═════ TEXTE D'ÉTUDE
C’est à la fois très précis sur un seul point (le revenu du capital est imposé 50% de plus que celui du travail) et absolument vague sur tout le reste. On ne sait ni ce que signifie le revenu du capital, ni quel montant sera fixé par la loi, ni comment l’argent collecté sera redistribué. Le parlement fédéral en décidera, en rajoutant peut-être une couche d’embrouilles. La majorité de droite et du Centre veillera à vider l’injonction constitutionnelle de sa traduction dans la réalité.

Comme un indépendant peut répartir librement son bénéfice entre salaire et revenu de son capital, on peut spéculer que cette dernière fraction sera réduite au minimum. Pour cette classe de contribuables, cette nouvelle législation ne rapportera pas grand-chose aux caisses publiques ou même rien du tout.

Restent les rentiers qui vivent de loyers, de dividendes et d’intérêts sur les valeurs mobilières. Dans la mesure où ils sont vraiment très riches, ils émigreront (en réalité ou en fiction) afin de bénéficier des recettes éprouvées de l’ingénierie fiscale. Comme ils sont devenus riches parce qu’ils ont réussi à échapper à la fiscalité, ils poursuivront dans cette voie.

Mais que deviendront les retraités de la classe moyenne qui se sont constitués un troisième pilier, trop modeste pour mettre en branle l’entremise des consultants fiscaux ? Ceux-là paieront vraiment. Et pour ceux qui n’ont qu’un deuxième pilier, leur caisse sera-t-elle taxée ? On ne sait pas. La seule réalité serait la baisse réelle des revenus de pensionnés.
══════════
▶ CONSIGNE
Indiquez, s'il vous plaît, de combien le revenu du capital serait imposé par rapport à celui du travail, selon le texte sur l'imposition du capital. La liste n'intervient pas ici.
═════ MATÉRIEL D'ÉTUDE
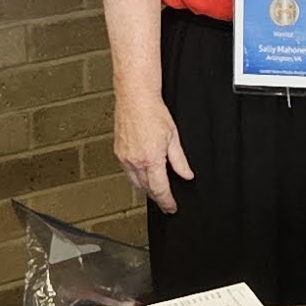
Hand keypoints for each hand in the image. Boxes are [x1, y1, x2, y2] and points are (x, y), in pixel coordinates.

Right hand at [116, 92, 192, 211]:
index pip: (160, 189)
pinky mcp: (118, 152)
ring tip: (156, 190)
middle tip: (166, 202)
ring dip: (146, 188)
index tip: (171, 207)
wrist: (135, 98)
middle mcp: (135, 160)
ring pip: (135, 182)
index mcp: (151, 159)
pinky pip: (127, 172)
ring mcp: (125, 157)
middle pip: (147, 188)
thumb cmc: (153, 112)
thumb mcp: (173, 138)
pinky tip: (143, 174)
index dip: (167, 201)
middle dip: (157, 197)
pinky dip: (136, 177)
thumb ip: (180, 161)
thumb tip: (186, 175)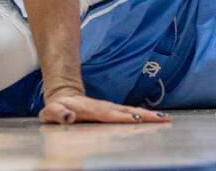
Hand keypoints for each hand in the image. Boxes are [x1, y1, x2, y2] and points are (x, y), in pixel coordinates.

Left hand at [40, 91, 169, 123]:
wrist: (63, 96)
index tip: (137, 118)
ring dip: (148, 115)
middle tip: (162, 119)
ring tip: (165, 119)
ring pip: (132, 111)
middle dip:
══════════
▶ RÉPONSE ATTENDUE
Il serait imposé 50 % de plus que celui du travail.